FTSE breaks 2,300 mark as pound plummets

Bank of England governor Mark Carney says Brexit is not the biggest risk to the UK, but this failed to stop the pound dropping 1% against the dollar.

The FTSE 100 advanced 0.2% to 7,290 and eased back after breaking the 7,300 mark.

Shares in supermarket giant Sainsburys (SBRY) rallied on strong sales growth at Argos, which it acquired for £1.3bn last year.

Chief executive Mike Coupe said it cut prices over the holiday period as it faces stiff competition from budget-friendly stores Aldi and Lidl, but provided no guidance on profit in the pre-close trading statement.

ETX Capital analyst Neil Wilson said sterling slumped as the UK's trade deficit widened more than anticipated in November.

The deficit on trade in goods and services was estimated to be £4.2bn in November 2016, which was £2.6bn more than October 2016.

In the US, the S&P 500 opened 0.2% to 2,273 and the Dow Jones advanced 0.5% to 19,962.

Hong Kong index Hang Seng was 0.8% higher at 22,935 and the SSE Composite index in Shanghai slumped 0.8% to 3,136.

West Texas Intermediate and Brent crude oil jumped over 2% to $52 and $55 per barrel, respectively.

Gold declined 0.4% to $1,179 per ounce and copper was flat at $5,732 per tonne. FTSE 100 RISERS AND FALLERS

Thomson Cruises owner TUI (TUI) was the biggest FTSE faller, while outsourcers Capita (CPI) and Babcock International (BAB) came under pressure.

Recovering housebuilding firm Taylor Wimpey (TW.) reported full-year results that are expected to be at the upper end of market forecasts.

Shares in the stock rallied strongly last week, but investors cashed in for profit following the impressive update. Chief executive Pete Redfern said earnings before interest, tax and amortisation was likely to be at the top end of a range between £706m and £755m.


Aerospace equipment manufacturer Cobham (COB) dashed hopes of a final dividend for the year to 31 December due to rising net debt and lower-than-expected trading profit. Investors were unhappy with the lack of payoff, causing the stock to plummet 14.9% to 140p.

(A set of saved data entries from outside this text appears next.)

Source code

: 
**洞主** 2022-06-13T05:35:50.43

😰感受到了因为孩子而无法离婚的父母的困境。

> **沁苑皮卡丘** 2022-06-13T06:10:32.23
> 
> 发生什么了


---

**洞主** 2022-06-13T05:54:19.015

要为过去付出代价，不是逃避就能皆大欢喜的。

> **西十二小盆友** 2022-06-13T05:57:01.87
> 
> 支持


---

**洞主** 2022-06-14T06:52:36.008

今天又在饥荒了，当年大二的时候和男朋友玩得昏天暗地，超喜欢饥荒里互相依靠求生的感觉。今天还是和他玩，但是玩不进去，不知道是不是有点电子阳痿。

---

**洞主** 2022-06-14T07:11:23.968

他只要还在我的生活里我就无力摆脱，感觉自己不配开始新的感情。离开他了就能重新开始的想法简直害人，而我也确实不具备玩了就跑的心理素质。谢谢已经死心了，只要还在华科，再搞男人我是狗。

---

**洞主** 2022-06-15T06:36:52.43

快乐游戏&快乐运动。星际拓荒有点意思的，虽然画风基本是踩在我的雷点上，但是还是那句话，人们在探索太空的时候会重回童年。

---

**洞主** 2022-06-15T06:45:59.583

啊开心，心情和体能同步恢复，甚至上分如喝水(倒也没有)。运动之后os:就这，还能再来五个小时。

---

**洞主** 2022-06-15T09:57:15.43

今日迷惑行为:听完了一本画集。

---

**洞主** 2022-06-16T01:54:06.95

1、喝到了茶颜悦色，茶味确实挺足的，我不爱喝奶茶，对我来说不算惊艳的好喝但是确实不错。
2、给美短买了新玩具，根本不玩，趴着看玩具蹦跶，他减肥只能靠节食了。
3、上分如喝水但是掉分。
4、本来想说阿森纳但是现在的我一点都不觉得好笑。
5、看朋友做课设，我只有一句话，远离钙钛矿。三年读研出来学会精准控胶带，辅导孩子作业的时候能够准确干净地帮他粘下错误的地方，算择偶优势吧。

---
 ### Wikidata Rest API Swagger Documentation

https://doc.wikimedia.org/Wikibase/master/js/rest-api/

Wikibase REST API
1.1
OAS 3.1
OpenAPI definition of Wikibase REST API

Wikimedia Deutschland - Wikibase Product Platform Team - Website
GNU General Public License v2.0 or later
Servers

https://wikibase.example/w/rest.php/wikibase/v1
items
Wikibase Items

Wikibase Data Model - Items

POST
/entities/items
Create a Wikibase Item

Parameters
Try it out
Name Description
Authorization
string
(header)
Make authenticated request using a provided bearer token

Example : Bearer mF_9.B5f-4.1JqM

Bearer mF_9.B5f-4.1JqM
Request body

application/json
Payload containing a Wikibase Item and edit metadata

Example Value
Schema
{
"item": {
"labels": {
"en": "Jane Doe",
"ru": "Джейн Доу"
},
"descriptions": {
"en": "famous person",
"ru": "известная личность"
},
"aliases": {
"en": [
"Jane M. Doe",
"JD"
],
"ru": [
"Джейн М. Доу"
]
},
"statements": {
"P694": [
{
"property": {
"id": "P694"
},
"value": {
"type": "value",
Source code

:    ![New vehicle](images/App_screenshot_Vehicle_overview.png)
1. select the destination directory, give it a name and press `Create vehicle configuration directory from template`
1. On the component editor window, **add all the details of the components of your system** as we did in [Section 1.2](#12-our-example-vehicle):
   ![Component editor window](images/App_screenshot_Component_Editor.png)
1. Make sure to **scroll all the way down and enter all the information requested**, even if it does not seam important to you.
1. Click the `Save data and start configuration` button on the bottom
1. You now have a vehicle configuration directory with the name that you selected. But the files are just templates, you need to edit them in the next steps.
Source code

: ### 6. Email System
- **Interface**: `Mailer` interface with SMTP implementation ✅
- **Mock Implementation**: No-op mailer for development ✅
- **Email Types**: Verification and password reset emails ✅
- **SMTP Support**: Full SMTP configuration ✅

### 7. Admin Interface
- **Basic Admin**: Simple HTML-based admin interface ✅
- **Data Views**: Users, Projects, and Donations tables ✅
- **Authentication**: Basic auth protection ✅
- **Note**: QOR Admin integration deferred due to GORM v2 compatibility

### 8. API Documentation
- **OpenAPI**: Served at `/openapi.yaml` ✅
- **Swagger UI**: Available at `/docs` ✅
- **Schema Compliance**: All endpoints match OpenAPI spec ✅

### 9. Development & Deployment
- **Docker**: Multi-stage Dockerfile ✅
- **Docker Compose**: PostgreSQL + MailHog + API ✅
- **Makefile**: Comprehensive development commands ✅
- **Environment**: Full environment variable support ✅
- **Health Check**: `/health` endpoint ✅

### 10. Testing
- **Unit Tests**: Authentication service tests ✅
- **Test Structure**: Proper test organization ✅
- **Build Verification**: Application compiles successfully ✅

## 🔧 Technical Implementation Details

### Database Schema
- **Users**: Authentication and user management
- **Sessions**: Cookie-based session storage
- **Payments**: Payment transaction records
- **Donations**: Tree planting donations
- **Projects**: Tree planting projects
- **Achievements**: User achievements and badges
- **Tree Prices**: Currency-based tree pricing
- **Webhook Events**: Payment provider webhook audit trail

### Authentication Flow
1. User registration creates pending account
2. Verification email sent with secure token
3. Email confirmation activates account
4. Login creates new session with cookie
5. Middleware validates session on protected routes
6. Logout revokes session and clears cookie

Luxury fashion brand Ted Baker (TED) was in the spotlight as sales gained 10.6% at constant currencies and margins remained firm in the 8 weeks to 7 January. The market was encouraged by chief executive Ray Kelvin's announcement that it will deliver full-year results in line with market expectations.

Cinema chain and popcorn pusher Cineworld (CINE) reported slower revenue growth as sales declines from 12.3% in the year to 31 December 2015 to 8.3% in the 12 months to 31 December.


After several profit warnings, outsourcer Interserve (IRV) bounced back as it flagged solid trading and lower-than-expected net debt at the end of its 2016 financial year.

Small cap Amur Minerals (AMUR) reported tests that revealed higher potential recovery rates on key metals found in deposits at its Maly Kurumkon/Flangovy site in Russia.

Gold miner Golden Saint Resources (GSR) fell 13.8% as excavation work at its Tongo site revealed an overburden thickness of 5.2 meters, which resulted in the removal of 12,500 tonnes.

Eccentric welly maker Joules (JOUL) made a step in the right direction after delivering a 22.8% jump in sales over Christmas. The company reported strong growth in its new and existing stores, pushing its share price 2.5% higher.

Recruiter PageGroup (PAGE) reported a record quarter as its gross profit gained 3.8%. Investors overlooked a 6.7% profit decline in the UK as uncertain market conditions resulted in slower recruitment.